I tend not to read comments on my published essays these days, but I was amused – though not surprised – by some of the responses to my Pianists and their Composers articles. It is inevitable that such compilations will omit your favourite pianist for Bach, Beethoven, Schubert et al, and your choices will not necessarily align with mine.

“Wot, no XX, XX or XXX?” declared a ruffled reader on Twitter in response to my article on the music of Chopin. “How could you omit so-and-so?” demanded another on reading the article on Beethoven’s piano sonatas.

These responses demonstrate several important truths.
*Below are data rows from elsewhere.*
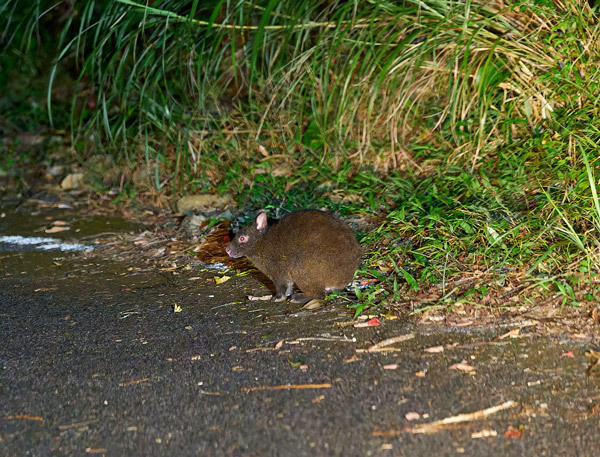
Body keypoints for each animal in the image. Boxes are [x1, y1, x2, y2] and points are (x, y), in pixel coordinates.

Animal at [226, 210, 360, 302]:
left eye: (242, 238)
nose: (227, 250)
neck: (261, 243)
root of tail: (344, 279)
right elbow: (288, 287)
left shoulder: (278, 271)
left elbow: (282, 287)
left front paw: (278, 298)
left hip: (301, 267)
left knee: (319, 293)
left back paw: (297, 298)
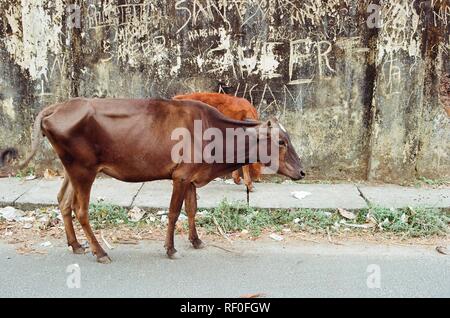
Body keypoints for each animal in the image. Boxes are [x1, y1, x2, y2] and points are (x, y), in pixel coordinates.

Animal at [18, 99, 306, 264]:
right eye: (282, 141)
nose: (302, 172)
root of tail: (57, 107)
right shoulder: (180, 176)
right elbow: (173, 212)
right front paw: (170, 249)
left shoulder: (191, 177)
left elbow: (192, 210)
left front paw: (196, 241)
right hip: (83, 170)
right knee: (80, 210)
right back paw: (100, 252)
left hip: (71, 169)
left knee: (63, 202)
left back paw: (76, 245)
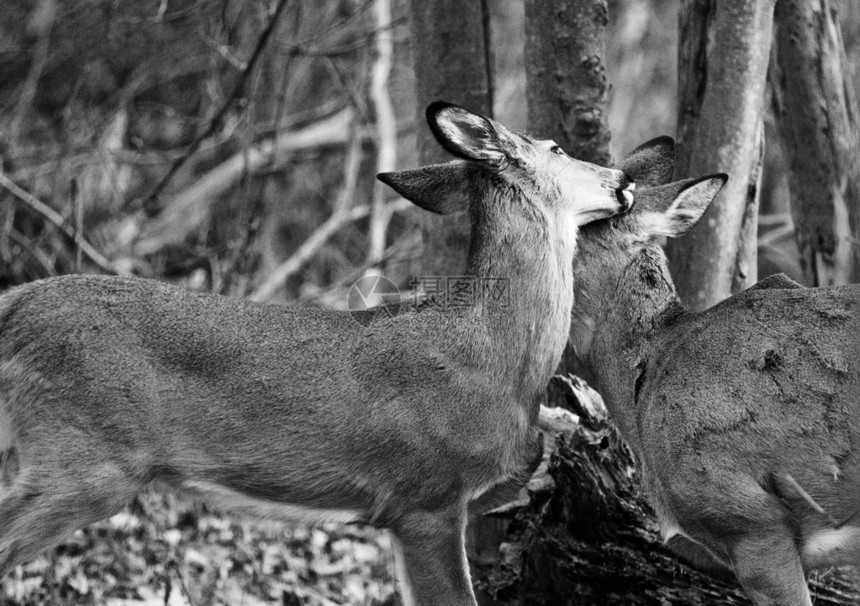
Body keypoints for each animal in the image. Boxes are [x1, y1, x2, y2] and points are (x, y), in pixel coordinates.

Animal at [0, 102, 632, 604]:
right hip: (85, 458)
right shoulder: (424, 498)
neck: (497, 362)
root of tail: (15, 306)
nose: (623, 178)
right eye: (556, 148)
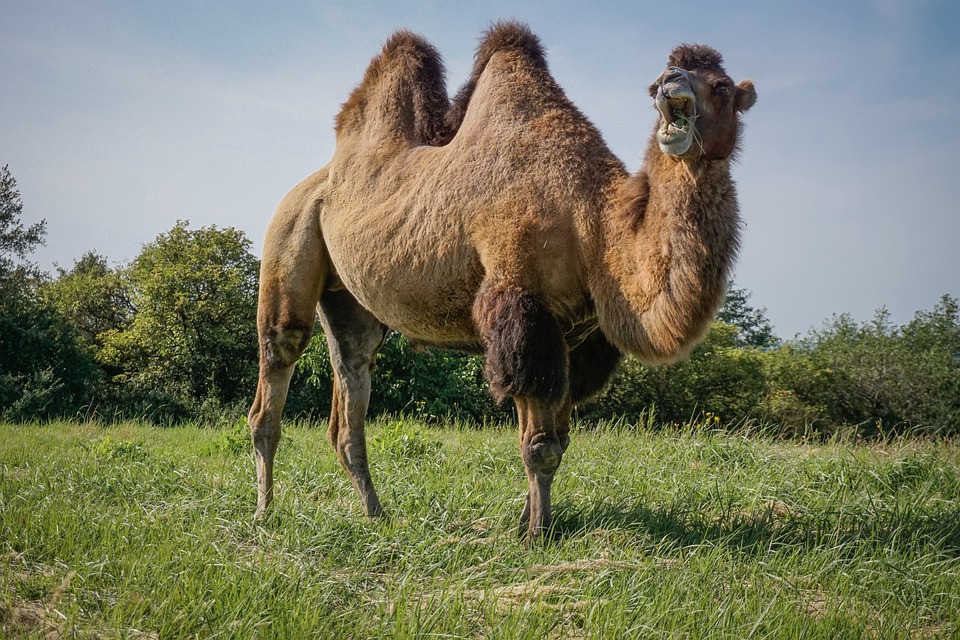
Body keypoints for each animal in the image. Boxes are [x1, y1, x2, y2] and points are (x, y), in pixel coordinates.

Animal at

First, that fans of classical music in general, and specific composers and artists in particular, care very deeply and are very attached to their favourite artists; secondly, that taste is a very personal, “me” thing.

Our musical taste is shaped from an early age, influenced initially by our parents’ listening habits, later by teachers, peers, friends, study, growing maturity, curiosity…. Our taste evolves and changes due to our experience of music, life experience, and a whole host of other factors – from mixtapes/playlists shared between friends at college to our first proper rock or classical concert or grand opera. Today the availability of a seemingly infinite amount of music of all genres means one’s taste and musical curiosity knows no bounds, if one allows it to graze freerange, uninhibited and with an open mind. Your taste won’t align with mine – and that’s fine. How dull life would be if we all liked the same thing!

But a word of caution: the quickest way to alienate me, or indeed anyone else who enjoys listening to music, is to tell them that their taste is “wrong”, or “bad”. Most of us don’t like music because we are told we should like it; nor do we stop liking it because we told shouldn’t like it!